Sur les 57 candidats que présente le PLR Vaud aux élections fédérales de cet automne, 20 candidatures sont celles des jeunes du parti cantonal. Ils ont profité de la conférence de presse de la rentrée politique pour plaider en faveur du nucléaire et prôner un tour de vis en matière d'immigration.

C'est peu dire que les Jeunes Libéraux-Radicaux Vaud (JLRV) ont fait leur effet parmi leurs aînés mardi matin à Chardonnes pour le traditionnel rendez-vous du PLR Vaud de mi-août face au lac Léman. Ils se présentent avec 19 candidats sur leur propre liste et une candidature sur la liste principale du parti cantonal.

Lorsque leur présidente Pauline Blanc a pris la parole pour évoquer 20 propositions concrètes, c'est le nucléaire et l'immigration qu'elle a mis en évidence. De "laisser la porte ouverte au nucléaire" défendu par la ligne du parti national, Mme Blanc a poussé le curseur plus loin, à "autoriser la production d'énergie nucléaire".
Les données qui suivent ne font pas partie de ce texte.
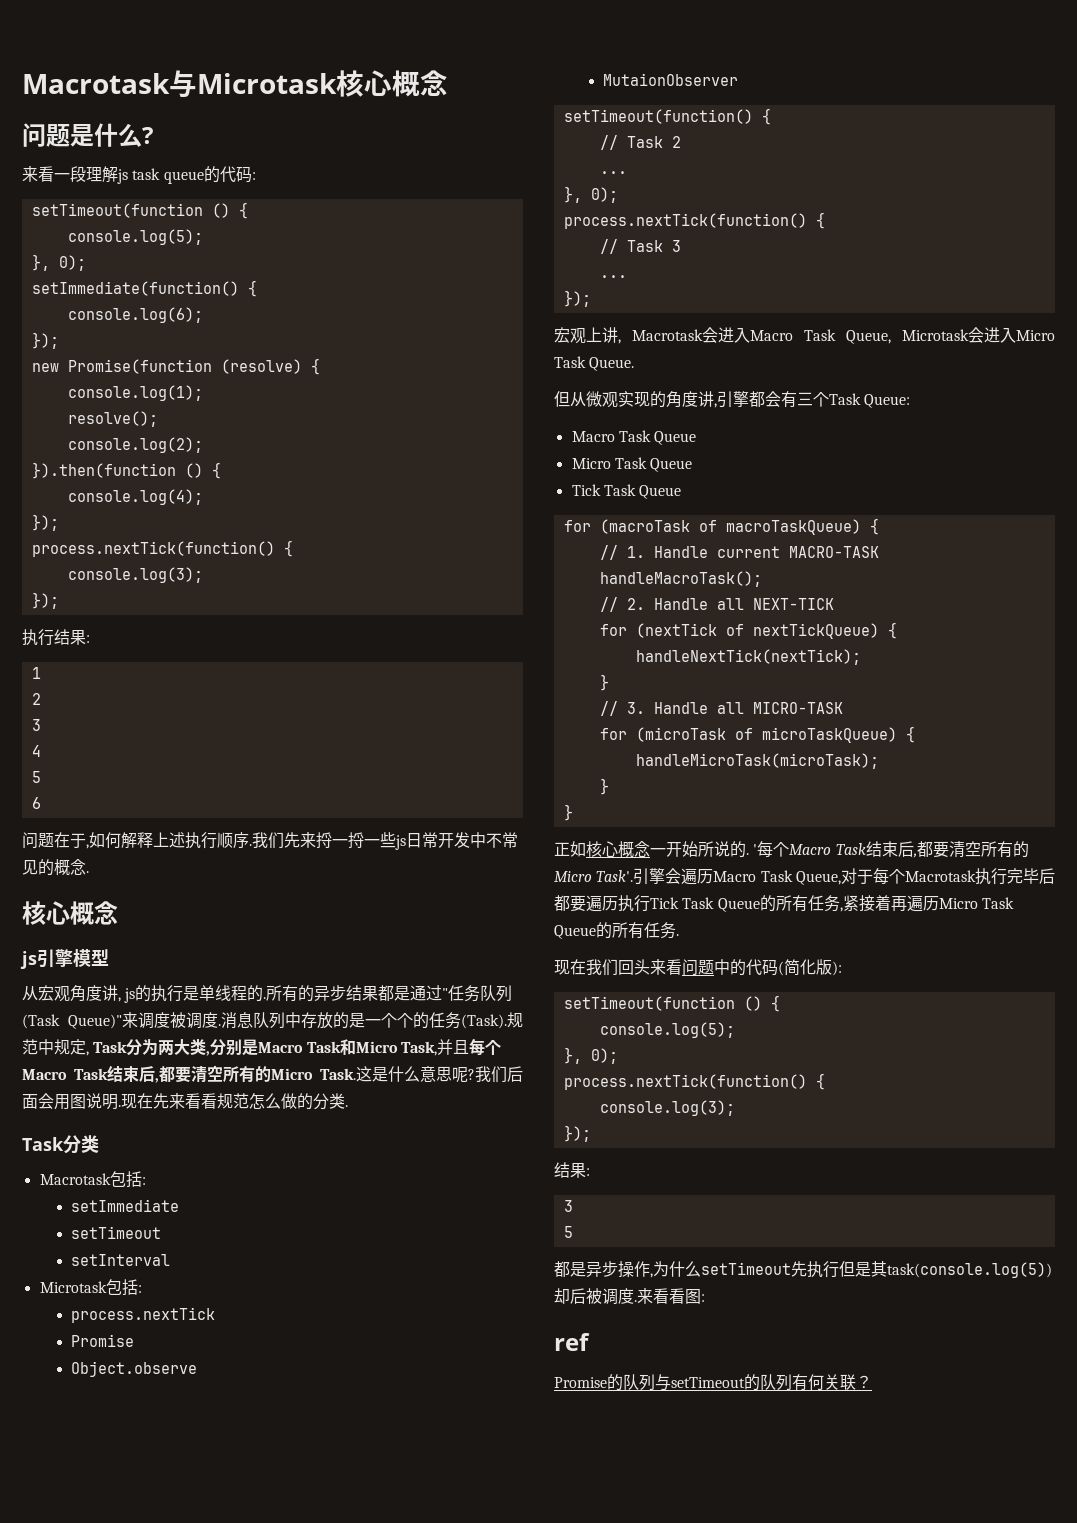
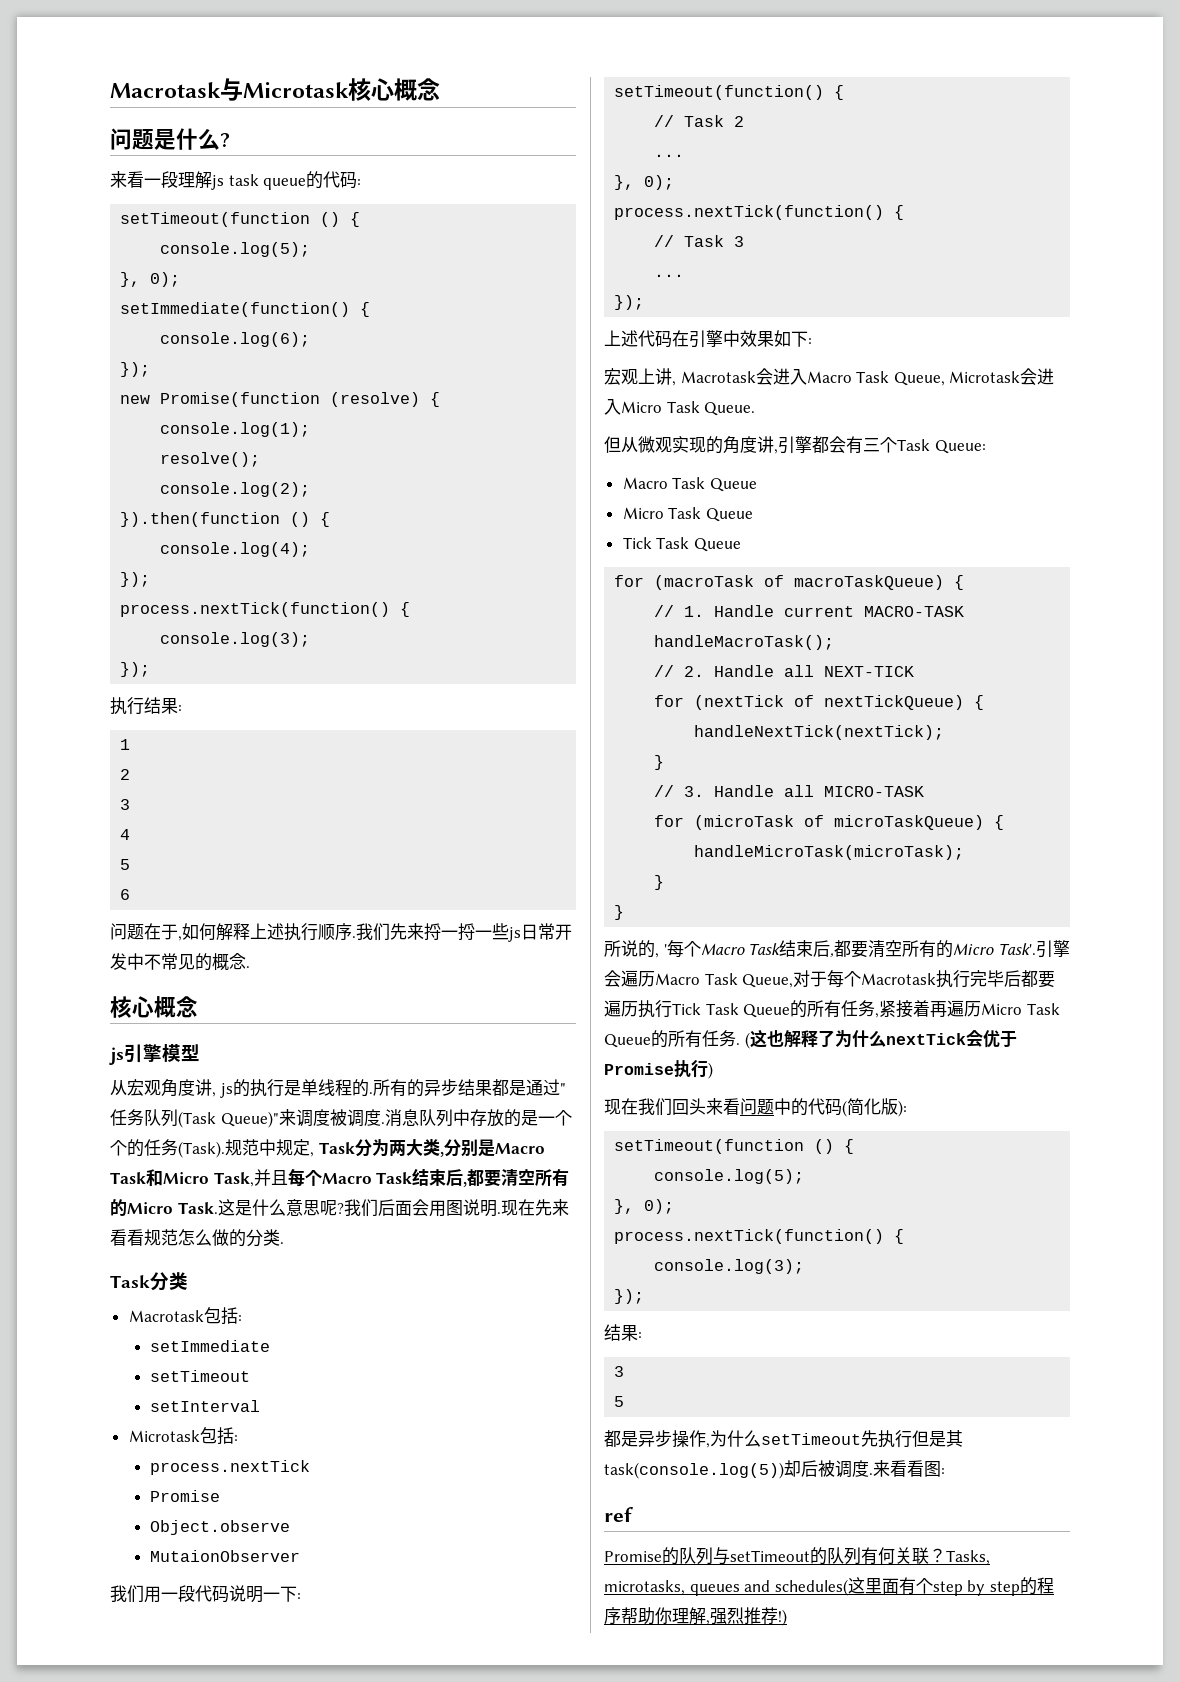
(739, 79) none -> [110,1585,301,1603] // 我们用一段代码说明一下:
(591, 298) none -> [604,330,812,348] // 上述代码在引擎中效果如下:
[554,841,749,858] 正如核心概念一开始所说的. -> [604,940,659,958] 所说的,
(679, 935) none -> [744,1029,1017,1049] [604,1060,713,1079] (这也解释了为什么nextTick会优于Promise执行)
(872, 1382) none -> [946,1550,990,1565] [604,1577,1054,1596] [604,1607,787,1626] Tasks, microtasks, queues and schedules(这里面有个step by step的程序帮助你理解,强烈推荐!)

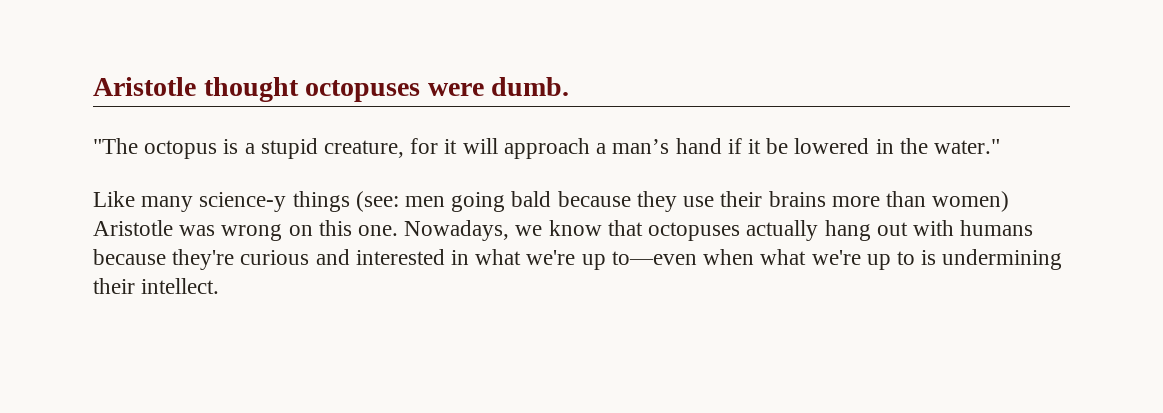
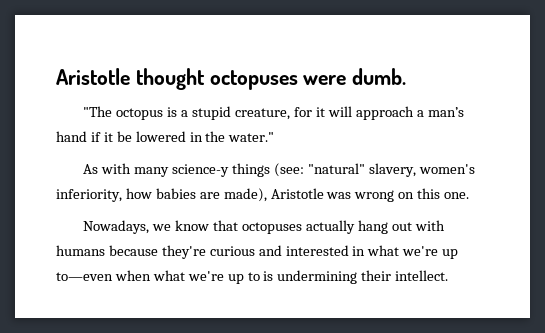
[93,191,135,207] Like -> [83,163,132,174] As with
[405,191,1010,212] men going bald because they use their brains more than women) -> [307,163,475,177] [56,188,267,202] "natural" slavery, women's inferiority, how babies are made),
(399, 230) none -> (470, 195) //

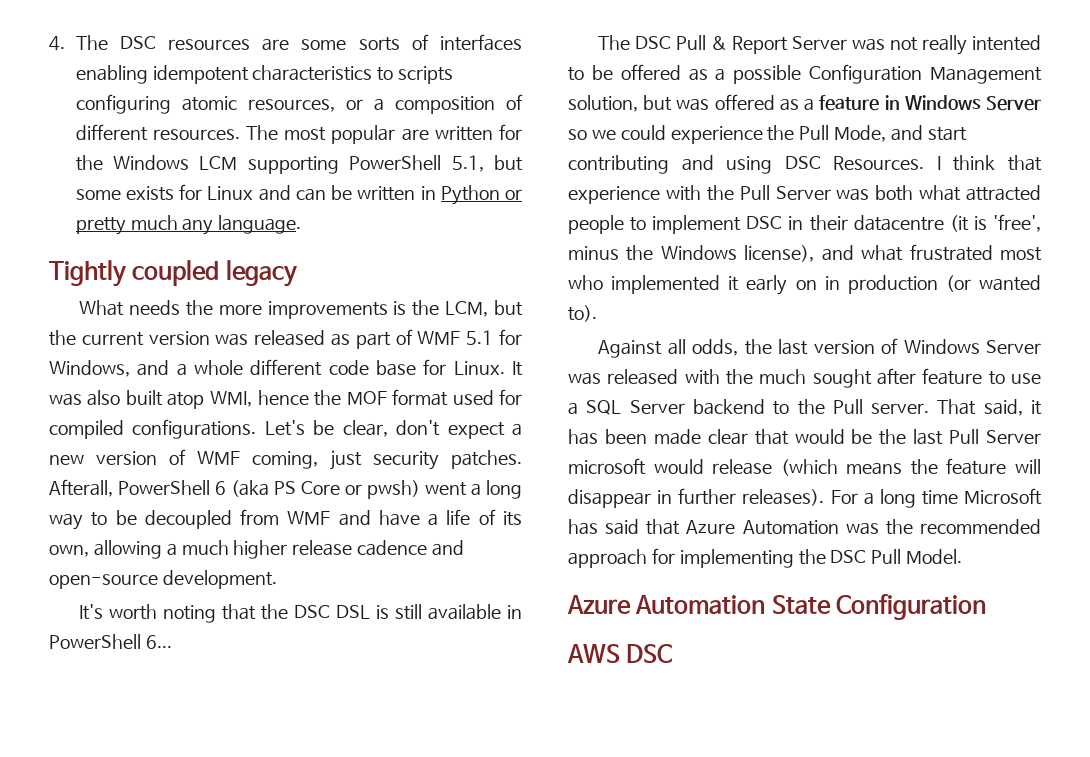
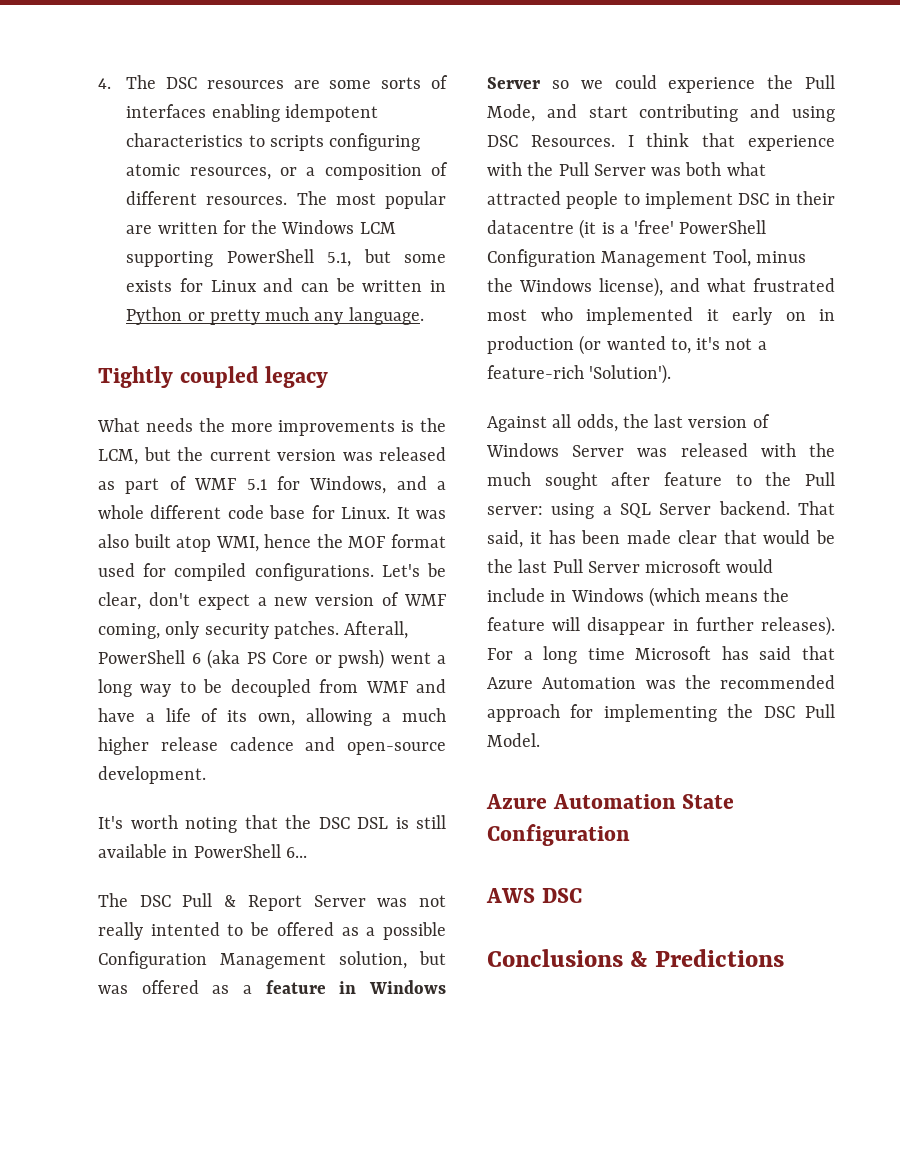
[330,450,362,470] just -> [165,621,200,639] only
[992,214,1041,232] 'free', -> [619,220,767,234] [487,249,751,267] a 'free' PowerShell Configuration Management Tool,
[568,305,597,322] to). -> [670,337,767,354] [487,364,672,384] to, it's not a feature-rich 'Solution').
[1010,373,1041,384] [568,399,930,415] use a SQL Server backend to the Pull server. -> [765,472,835,486] [487,501,790,519] the Pull server: using a SQL Server backend.
[712,459,773,475] release -> [487,588,644,602] include in Windows
(673, 653) none -> [487,949,784,967] // Conclusions & Predictions

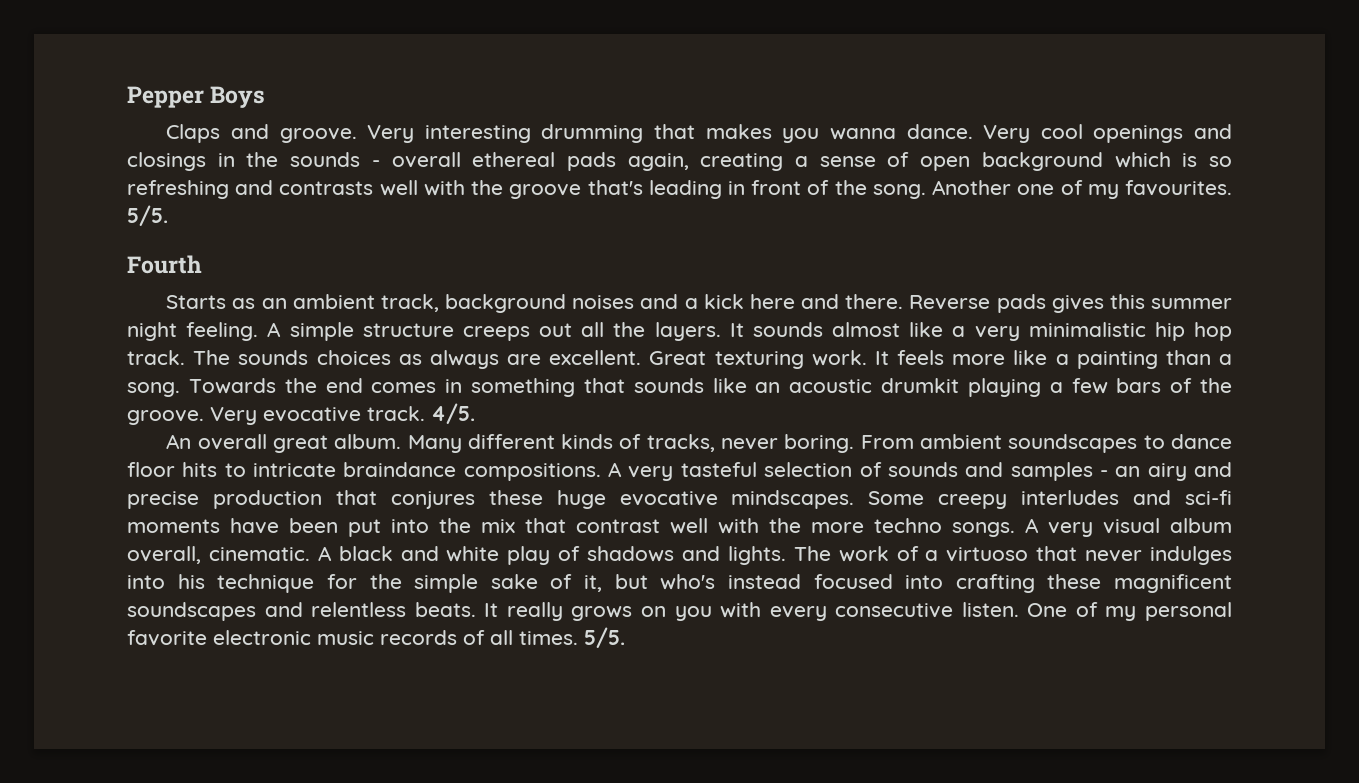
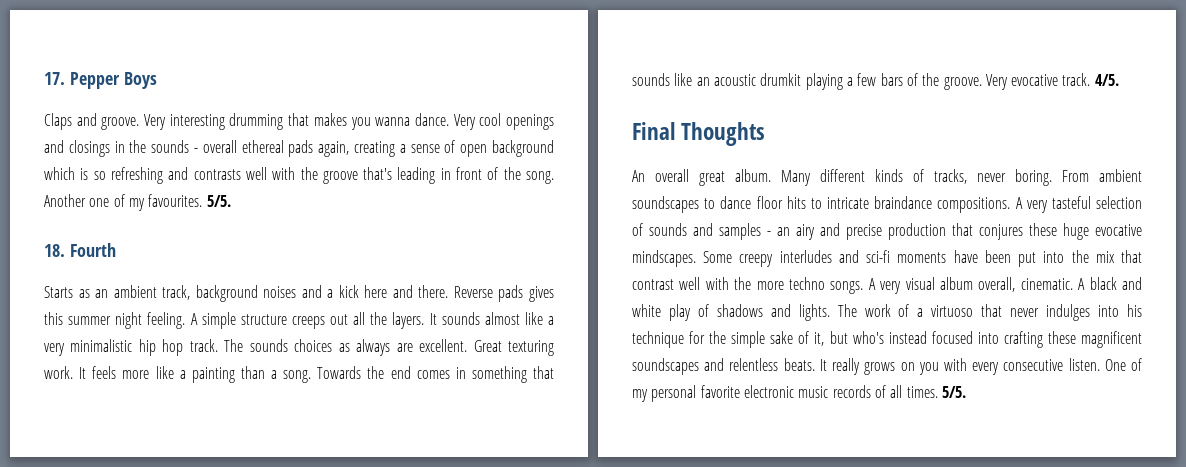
(127, 97) none -> [44,72,65,85] 17.
(168, 215) none -> [44,244,65,257] 18.
(475, 413) none -> [632,122,766,146] // Final Thoughts

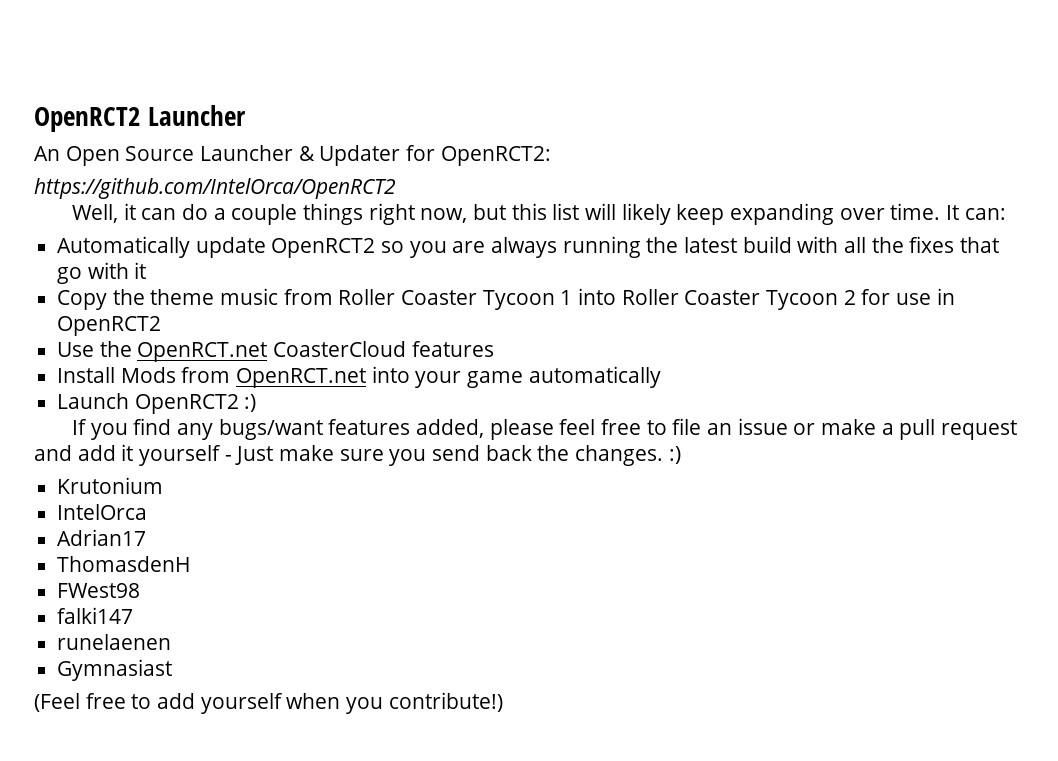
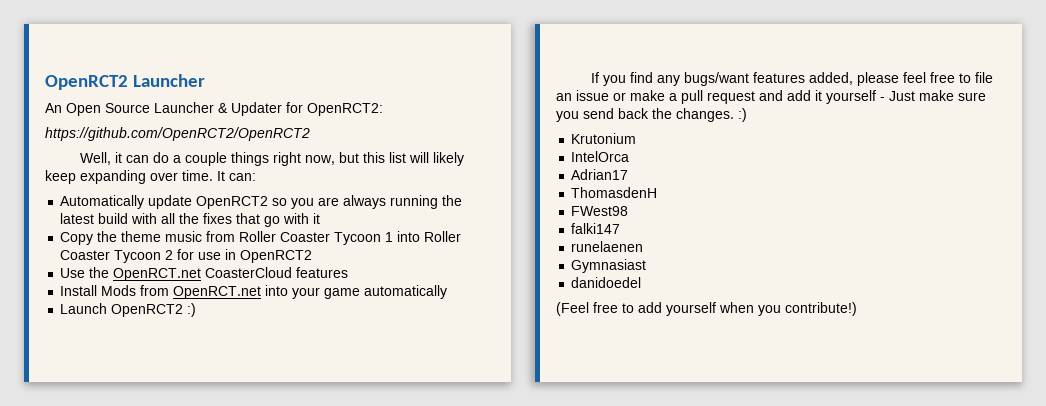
[34,178,396,199] https://github.com/IntelOrca/OpenRCT2 -> [45,127,310,141] https://github.com/OpenRCT2/OpenRCT2
(173, 670) none -> [571,277,642,288] // danidoedel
"Il ne faut pas opposer le nucléaire aux énergies renouvelables. Le nucléaire fait partie des meilleures solutions. Une véritable transition énergétique ambitieuse, nécessaire et financièrement acceptable ne peut se réaliser sans le nucléaire", a-t-elle affirmé. Pour ce faire, il faut s'appuyer sur les nouvelles technologies et centrales de 4e génération, a-t-elle ajouté.

"Position un peu clivante"

Si elle reconnaît que cette position est "un peu clivante" avec les aînés, elle rappelle que le comité directeur des JLRV a accepté à l'unanimité de soutenir l'initiative populaire demandant de permettre à nouveau la construction de centrales nucléaires en Suisse, dont la récolte d'au moins 100'000 signatures doit se faire avant le 1er mars 2024.

Intitulé "De l'électricité pour tous en tout temps. Stop au black-out", le texte veut inscrire dans la Constitution que "toute forme de production d'électricité respectueuse du climat est autorisée." Depuis le scrutin de 2017 (Stratégie énergétique 2050) la loi interdit la construction de toute nouvelle centrale. Les membres du comité d'initiative sont issus en majorité des rangs des partis de Jeunes UDC, PLR, du Centre et de la Lega.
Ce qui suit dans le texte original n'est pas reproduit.